PROBLEM DESCRIPTION
Transcribe the records below. Leave nothing out and change nothing.
(TASK MATERIAL)
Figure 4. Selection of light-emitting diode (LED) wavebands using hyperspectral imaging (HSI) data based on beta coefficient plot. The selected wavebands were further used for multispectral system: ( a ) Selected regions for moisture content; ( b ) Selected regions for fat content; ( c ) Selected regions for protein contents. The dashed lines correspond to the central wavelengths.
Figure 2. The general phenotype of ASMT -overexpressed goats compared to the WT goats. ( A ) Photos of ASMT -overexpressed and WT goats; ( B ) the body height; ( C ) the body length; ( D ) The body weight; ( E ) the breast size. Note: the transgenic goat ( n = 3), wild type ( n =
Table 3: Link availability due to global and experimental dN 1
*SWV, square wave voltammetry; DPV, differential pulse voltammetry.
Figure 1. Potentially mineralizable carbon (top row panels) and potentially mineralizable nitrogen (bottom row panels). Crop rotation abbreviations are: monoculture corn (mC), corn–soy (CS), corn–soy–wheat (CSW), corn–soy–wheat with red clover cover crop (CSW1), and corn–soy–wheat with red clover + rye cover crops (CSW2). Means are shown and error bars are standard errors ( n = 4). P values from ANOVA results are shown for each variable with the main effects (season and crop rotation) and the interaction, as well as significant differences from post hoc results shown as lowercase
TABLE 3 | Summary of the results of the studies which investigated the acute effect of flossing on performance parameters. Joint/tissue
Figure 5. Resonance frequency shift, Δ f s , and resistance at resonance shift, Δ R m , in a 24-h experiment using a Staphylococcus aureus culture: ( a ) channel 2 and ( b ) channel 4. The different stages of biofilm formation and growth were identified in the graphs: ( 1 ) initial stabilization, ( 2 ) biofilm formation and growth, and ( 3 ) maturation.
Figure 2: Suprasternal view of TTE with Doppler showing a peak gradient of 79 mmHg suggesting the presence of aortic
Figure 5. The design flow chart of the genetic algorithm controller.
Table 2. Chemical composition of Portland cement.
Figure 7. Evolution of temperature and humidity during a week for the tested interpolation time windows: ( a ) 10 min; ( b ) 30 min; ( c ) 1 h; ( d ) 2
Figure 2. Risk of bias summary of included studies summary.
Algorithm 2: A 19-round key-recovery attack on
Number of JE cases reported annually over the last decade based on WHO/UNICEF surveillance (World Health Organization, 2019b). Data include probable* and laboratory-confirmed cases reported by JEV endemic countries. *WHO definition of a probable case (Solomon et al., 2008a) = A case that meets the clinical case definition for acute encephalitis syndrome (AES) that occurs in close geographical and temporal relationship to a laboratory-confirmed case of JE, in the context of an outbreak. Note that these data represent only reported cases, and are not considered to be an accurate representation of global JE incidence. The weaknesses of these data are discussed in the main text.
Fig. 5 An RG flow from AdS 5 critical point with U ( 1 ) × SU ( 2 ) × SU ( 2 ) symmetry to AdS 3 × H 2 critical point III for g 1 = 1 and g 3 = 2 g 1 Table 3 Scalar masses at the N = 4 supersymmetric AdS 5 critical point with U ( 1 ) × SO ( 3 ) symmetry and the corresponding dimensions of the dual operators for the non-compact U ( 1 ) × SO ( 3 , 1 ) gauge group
(End TASK MATERIAL)
RESPONSE
Figure 4. Selection of light-emitting diode (LED) wavebands using hyperspectral imaging (HSI) data based on beta coefficient plot. The selected wavebands were further used for multispectral system: ( a ) Selected regions for moisture content; ( b ) Selected regions for fat content; ( c ) Selected regions for protein contents. The dashed lines correspond to the central wavelengths.
Figure 2. The general phenotype of ASMT -overexpressed goats compared to the WT goats. ( A ) Photos of ASMT -overexpressed and WT goats; ( B ) the body height; ( C ) the body length; ( D ) The body weight; ( E ) the breast size. Note: the transgenic goat ( n = 3), wild type ( n =
Table 3: Link availability due to global and experimental dN 1
*SWV, square wave voltammetry; DPV, differential pulse voltammetry.
Figure 1. Potentially mineralizable carbon (top row panels) and potentially mineralizable nitrogen (bottom row panels). Crop rotation abbreviations are: monoculture corn (mC), corn–soy (CS), corn–soy–wheat (CSW), corn–soy–wheat with red clover cover crop (CSW1), and corn–soy–wheat with red clover + rye cover crops (CSW2). Means are shown and error bars are standard errors ( n = 4). P values from ANOVA results are shown for each variable with the main effects (season and crop rotation) and the interaction, as well as significant differences from post hoc results shown as lowercase
TABLE 3 | Summary of the results of the studies which investigated the acute effect of flossing on performance parameters. Joint/tissue
Figure 5. Resonance frequency shift, Δ f s , and resistance at resonance shift, Δ R m , in a 24-h experiment using a Staphylococcus aureus culture: ( a ) channel 2 and ( b ) channel 4. The different stages of biofilm formation and growth were identified in the graphs: ( 1 ) initial stabilization, ( 2 ) biofilm formation and growth, and ( 3 ) maturation.
Figure 2: Suprasternal view of TTE with Doppler showing a peak gradient of 79 mmHg suggesting the presence of aortic
Figure 5. The design flow chart of the genetic algorithm controller.
Table 2. Chemical composition of Portland cement.
Figure 7. Evolution of temperature and humidity during a week for the tested interpolation time windows: ( a ) 10 min; ( b ) 30 min; ( c ) 1 h; ( d ) 2
Figure 2. Risk of bias summary of included studies summary.
Algorithm 2: A 19-round key-recovery attack on
Number of JE cases reported annually over the last decade based on WHO/UNICEF surveillance (World Health Organization, 2019b). Data include probable* and laboratory-confirmed cases reported by JEV endemic countries. *WHO definition of a probable case (Solomon et al., 2008a) = A case that meets the clinical case definition for acute encephalitis syndrome (AES) that occurs in close geographical and temporal relationship to a laboratory-confirmed case of JE, in the context of an outbreak. Note that these data represent only reported cases, and are not considered to be an accurate representation of global JE incidence. The weaknesses of these data are discussed in the main text.
Fig. 5 An RG flow from AdS 5 critical point with U ( 1 ) × SU ( 2 ) × SU ( 2 ) symmetry to AdS 3 × H 2 critical point III for g 1 = 1 and g 3 = 2 g 1 Table 3 Scalar masses at the N = 4 supersymmetric AdS 5 critical point with U ( 1 ) × SO ( 3 ) symmetry and the corresponding dimensions of the dual operators for the non-compact U ( 1 ) × SO ( 3 , 1 ) gauge group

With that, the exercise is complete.